I consider myself to be lucky because my epilepsy developed as the result of a terrible car accident years ago and is now very (knock on wood) well controlled on medication. In fact, I’ve been seizure free for almost 10 years! Unfortunately, that’s not the case with all epilepsy patients, and it can be a very scary condition to live with because it’s hard to tell when a seizure may strike and sometimes, depending on the type of seizure, you may not even be aware it’s happening.
- Grand Mal (the most common, dramatic and well known type) – Unconsciousness, convulsions, muscle rigidity.
- Absence – Brief loss of consciousness.
- Myoclonic – Sporadic, jerking movements.
- Clonic – Repetitive, jerking movements.
- Tonic – Muscle stiffness, rigidity.
- Atonic – Loss of muscle tone.
- Simple – When awareness is retained. Can include jerking; muscle rigidity; spasms; head turning; unusual sensations affecting vision, hearing, smell, taste or touch; memory or emotional disturbances. For years I was having frequent simple seizures (and very occasional grand mal ones), and didn’t even know it because I didn’t lose consciousness or awareness.
- Complex – Includes impairment of awareness. Automations such as lip smacking, chewing, fidgeting, walking and other repetitive, involuntary but coordinated movements.
- Partial seizure with secondary generalization – Symptoms that are initially associated with a preservation of consciousness that then evolves into a loss of consciousness and convulsions.
How to Reduce Your Risk of Having an Epileptic Seizure
If you have epilepsy, a seizure-free life may not be possible, but there are steps you can take to reduce your risk of having one, such as:
- Know your triggers and try to avoid them. Triggers like stress, anxiety, change in sleep schedule, change in medication, overstimulation of senses (i.e bright flashing lights), etc.
- Get plenty of sleep each night.
- Avoid excessive drug and alcohol use.
- Stick to a healthy diet
- If your doctor has prescribed you medication, take it as directed.
What to Do if You See Someone Having a Seizure
If you see someone having a seizure, stay calm and call 911. The American Academy of Neurology also offers these great tips:
- If the person is standing, prevent her from falling by holding her in a hug, or try to help her gently to the floor.
- Move away furniture or other objects that might injure the person during the seizure.
- If the person having a seizure is on the ground when you arrive, try to position her on her side so that any saliva or vomit can leak out of her mouth rather than be swallowed or go down the windpipe.
- Do not put anything, including your fingers, into the person’s mouth while she is seizing. You could chip the person’s tooth, or your finger could be bitten.
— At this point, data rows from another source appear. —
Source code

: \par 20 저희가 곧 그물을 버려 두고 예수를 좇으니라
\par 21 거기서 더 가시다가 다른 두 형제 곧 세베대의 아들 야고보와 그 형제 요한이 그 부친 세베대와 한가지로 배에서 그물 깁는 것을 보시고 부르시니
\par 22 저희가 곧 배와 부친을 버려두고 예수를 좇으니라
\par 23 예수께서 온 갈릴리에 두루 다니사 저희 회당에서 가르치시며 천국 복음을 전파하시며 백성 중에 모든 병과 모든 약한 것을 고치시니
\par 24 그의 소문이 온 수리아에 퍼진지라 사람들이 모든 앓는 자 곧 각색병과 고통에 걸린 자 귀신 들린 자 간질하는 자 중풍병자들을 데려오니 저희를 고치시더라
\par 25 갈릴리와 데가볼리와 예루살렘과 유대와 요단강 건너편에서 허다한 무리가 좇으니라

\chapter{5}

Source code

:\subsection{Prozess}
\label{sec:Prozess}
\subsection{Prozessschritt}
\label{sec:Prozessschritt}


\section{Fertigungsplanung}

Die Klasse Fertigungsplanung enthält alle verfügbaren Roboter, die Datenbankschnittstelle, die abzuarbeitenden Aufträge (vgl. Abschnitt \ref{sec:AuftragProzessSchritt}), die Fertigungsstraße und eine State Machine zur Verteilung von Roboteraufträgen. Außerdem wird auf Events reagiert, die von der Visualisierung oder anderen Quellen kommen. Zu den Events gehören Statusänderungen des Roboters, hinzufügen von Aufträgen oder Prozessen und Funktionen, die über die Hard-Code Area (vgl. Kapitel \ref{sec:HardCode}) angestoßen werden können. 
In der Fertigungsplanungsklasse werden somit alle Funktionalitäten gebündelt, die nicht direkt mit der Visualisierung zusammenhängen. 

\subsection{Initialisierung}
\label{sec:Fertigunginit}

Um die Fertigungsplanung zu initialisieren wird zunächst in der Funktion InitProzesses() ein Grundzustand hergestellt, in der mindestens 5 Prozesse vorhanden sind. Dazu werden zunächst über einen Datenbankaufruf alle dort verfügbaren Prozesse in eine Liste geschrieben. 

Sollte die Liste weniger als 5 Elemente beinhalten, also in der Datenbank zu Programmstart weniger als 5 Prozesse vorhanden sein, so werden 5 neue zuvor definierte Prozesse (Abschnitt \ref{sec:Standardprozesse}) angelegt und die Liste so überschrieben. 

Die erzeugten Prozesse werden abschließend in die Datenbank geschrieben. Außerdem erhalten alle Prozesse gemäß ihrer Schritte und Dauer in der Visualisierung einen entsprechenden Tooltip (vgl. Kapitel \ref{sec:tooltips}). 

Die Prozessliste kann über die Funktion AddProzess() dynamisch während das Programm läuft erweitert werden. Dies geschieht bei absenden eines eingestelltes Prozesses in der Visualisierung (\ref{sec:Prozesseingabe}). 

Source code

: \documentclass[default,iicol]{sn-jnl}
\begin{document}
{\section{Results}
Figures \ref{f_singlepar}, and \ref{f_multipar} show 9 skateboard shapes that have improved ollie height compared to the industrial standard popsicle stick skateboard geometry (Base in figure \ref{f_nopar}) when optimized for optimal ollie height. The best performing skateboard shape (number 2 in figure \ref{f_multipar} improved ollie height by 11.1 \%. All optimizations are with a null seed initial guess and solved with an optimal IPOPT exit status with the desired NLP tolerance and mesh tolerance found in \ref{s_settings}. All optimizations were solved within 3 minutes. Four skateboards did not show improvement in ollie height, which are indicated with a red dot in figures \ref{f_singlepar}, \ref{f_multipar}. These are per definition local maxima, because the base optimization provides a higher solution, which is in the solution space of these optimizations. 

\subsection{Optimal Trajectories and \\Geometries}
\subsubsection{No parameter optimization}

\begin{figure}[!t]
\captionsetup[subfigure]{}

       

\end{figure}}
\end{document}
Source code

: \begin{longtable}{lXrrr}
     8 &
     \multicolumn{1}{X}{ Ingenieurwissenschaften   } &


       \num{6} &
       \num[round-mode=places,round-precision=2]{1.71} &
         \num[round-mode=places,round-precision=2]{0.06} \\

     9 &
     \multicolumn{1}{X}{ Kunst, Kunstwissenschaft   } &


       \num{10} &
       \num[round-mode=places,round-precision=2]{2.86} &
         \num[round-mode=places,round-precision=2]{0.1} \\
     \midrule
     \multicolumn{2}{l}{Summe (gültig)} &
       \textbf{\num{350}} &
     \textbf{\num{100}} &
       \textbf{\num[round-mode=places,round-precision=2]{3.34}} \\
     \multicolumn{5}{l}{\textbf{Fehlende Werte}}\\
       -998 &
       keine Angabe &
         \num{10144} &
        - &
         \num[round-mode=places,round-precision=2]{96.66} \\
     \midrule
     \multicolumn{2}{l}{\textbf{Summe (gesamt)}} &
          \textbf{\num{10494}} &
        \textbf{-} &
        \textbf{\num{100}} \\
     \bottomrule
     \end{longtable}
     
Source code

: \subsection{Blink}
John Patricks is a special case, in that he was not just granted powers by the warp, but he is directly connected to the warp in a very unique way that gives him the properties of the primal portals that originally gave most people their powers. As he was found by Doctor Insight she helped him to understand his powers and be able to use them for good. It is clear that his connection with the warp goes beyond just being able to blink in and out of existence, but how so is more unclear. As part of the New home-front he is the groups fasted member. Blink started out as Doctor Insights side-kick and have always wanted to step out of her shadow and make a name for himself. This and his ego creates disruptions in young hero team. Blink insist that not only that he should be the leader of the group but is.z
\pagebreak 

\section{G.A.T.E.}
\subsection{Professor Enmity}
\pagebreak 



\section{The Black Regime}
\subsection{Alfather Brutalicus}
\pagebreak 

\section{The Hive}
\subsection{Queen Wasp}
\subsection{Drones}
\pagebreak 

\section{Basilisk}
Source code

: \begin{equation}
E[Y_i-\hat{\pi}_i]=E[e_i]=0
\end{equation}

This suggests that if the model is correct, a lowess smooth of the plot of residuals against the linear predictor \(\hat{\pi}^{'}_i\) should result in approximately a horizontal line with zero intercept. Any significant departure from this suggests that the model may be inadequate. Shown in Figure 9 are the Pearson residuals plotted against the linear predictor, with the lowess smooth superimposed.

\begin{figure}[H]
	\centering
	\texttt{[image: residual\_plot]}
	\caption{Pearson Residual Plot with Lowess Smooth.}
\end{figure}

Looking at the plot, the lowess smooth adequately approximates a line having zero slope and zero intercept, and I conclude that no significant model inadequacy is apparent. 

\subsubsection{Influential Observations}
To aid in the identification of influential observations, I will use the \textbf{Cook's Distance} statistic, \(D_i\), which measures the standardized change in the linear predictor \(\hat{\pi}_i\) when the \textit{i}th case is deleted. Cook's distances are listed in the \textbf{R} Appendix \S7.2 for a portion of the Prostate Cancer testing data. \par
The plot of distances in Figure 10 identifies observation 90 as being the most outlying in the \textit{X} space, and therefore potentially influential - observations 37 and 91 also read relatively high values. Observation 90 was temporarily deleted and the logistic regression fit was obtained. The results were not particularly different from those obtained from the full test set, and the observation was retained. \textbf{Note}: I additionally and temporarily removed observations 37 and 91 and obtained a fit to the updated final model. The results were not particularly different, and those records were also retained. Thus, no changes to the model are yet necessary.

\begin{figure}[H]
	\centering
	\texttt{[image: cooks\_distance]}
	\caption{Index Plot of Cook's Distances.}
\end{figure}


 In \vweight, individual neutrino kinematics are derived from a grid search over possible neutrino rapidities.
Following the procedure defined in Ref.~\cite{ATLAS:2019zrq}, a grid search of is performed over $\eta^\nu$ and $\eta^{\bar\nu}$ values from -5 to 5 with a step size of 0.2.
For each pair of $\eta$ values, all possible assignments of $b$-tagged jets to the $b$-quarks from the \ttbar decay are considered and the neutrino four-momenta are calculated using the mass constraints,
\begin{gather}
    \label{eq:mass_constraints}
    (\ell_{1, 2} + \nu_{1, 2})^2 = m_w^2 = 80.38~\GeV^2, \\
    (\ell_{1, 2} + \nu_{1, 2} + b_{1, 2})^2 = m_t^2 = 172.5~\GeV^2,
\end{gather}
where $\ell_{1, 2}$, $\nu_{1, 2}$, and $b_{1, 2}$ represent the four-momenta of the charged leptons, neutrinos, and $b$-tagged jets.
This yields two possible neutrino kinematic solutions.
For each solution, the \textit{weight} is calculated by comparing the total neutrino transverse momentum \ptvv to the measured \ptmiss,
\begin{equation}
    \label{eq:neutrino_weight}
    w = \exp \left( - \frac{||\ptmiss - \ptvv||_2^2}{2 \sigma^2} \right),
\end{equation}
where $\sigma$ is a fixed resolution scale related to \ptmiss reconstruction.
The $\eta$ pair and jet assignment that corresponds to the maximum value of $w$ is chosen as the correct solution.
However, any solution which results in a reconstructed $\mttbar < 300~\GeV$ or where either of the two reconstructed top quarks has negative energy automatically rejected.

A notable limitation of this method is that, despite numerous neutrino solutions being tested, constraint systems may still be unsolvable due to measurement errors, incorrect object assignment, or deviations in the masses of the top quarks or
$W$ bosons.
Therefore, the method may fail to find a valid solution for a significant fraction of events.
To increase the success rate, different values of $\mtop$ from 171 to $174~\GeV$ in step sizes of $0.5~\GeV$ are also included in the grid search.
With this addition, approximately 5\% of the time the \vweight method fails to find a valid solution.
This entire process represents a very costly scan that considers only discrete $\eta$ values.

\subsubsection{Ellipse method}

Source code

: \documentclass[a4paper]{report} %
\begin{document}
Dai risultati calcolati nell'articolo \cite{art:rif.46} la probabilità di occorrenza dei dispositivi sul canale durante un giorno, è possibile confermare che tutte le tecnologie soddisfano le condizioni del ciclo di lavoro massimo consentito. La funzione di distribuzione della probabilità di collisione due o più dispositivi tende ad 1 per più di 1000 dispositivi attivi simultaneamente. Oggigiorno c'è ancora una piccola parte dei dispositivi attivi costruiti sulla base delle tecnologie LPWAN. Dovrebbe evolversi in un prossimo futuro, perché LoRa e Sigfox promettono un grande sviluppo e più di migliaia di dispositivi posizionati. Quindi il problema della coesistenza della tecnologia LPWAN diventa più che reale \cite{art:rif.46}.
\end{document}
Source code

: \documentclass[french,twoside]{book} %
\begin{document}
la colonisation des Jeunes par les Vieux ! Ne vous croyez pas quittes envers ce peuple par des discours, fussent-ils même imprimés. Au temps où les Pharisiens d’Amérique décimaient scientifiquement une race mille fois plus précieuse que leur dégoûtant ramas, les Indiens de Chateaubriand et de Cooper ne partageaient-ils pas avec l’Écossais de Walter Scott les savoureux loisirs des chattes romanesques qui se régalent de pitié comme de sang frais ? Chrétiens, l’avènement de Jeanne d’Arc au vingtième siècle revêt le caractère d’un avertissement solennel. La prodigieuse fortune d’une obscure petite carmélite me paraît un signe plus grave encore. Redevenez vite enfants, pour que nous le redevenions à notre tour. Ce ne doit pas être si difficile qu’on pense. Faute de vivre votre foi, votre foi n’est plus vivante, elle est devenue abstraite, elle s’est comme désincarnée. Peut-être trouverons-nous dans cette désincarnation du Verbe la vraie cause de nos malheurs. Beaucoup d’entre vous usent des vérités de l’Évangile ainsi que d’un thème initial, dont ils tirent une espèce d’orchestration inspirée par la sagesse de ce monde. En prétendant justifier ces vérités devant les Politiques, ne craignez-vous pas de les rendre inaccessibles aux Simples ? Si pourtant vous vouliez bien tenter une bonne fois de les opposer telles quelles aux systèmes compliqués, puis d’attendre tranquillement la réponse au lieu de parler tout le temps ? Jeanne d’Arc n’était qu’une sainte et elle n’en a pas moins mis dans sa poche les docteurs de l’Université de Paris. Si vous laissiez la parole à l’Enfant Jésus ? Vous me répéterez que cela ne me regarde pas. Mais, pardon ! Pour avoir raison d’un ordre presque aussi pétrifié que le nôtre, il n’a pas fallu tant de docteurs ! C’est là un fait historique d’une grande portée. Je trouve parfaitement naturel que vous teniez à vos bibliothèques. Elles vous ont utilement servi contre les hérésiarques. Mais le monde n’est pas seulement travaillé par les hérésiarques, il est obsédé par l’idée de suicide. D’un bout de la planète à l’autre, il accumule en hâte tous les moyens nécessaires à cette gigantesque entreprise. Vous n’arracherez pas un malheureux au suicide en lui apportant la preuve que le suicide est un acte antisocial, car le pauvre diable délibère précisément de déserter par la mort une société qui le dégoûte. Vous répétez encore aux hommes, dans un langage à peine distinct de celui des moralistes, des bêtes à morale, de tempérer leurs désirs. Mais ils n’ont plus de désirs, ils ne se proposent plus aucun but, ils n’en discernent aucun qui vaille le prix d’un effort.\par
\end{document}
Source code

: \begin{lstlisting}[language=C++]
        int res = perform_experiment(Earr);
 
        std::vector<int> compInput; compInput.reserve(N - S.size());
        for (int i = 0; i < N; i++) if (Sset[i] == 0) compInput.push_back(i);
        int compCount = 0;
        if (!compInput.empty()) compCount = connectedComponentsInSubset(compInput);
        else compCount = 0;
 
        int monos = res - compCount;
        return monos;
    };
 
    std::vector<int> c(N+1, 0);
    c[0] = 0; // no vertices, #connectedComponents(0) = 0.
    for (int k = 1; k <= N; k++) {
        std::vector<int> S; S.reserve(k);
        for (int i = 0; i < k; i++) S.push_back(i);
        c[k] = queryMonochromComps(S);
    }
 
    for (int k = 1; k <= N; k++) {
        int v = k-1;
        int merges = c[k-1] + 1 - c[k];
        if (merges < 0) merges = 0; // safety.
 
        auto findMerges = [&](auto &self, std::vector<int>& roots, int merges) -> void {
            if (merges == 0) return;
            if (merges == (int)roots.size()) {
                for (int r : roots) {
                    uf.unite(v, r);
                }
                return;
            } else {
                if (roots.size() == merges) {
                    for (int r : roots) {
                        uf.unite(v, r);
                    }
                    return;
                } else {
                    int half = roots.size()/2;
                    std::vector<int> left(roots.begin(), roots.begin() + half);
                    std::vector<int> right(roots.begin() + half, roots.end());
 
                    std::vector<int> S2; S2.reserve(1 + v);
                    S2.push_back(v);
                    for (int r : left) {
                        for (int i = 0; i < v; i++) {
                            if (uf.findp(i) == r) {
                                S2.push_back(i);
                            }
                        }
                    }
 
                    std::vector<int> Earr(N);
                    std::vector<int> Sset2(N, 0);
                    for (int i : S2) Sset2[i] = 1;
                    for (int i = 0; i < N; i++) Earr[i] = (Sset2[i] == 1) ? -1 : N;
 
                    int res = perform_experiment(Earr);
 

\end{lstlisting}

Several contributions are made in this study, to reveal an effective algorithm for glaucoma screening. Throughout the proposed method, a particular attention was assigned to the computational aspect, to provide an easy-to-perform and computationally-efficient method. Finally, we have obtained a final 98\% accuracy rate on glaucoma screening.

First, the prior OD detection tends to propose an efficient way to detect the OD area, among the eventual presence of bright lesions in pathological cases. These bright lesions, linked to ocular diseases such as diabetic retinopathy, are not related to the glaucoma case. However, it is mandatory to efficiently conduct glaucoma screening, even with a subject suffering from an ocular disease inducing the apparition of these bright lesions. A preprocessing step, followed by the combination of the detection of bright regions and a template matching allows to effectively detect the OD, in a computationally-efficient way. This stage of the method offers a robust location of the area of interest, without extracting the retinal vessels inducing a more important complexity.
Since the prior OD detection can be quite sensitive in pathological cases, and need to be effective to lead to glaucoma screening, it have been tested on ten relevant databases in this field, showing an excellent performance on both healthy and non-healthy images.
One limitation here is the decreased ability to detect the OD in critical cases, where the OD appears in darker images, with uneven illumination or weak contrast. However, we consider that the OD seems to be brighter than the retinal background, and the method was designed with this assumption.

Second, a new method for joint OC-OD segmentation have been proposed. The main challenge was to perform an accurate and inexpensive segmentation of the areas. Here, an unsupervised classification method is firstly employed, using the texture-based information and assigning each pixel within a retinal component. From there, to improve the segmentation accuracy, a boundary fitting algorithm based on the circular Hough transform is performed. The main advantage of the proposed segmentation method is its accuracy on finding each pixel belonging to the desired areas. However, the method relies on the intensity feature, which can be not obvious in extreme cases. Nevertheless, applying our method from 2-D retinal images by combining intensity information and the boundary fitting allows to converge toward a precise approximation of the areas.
- Do not try to hold the person down because this can cause injury, such as a dislocated shoulder.
After the seizure:
- Check the person for injuries.
- If you could not turn the person onto her side during the seizure, do so when the seizure has ended and the person is calm.
- If the person is having trouble breathing, use your finger to gently clear her mouth of any saliva or vomit. If this does not work, call for emergency help.
- Loosen tight clothing around the person’s neck and waist.
- Provide a safe area where the person can rest.
- Do not give the person anything to eat or drink until she is fully conscious and aware of her surroundings.
- Stay with the person until she is awake and any confusion wears off. Most people feel sleepy or confused after a seizure.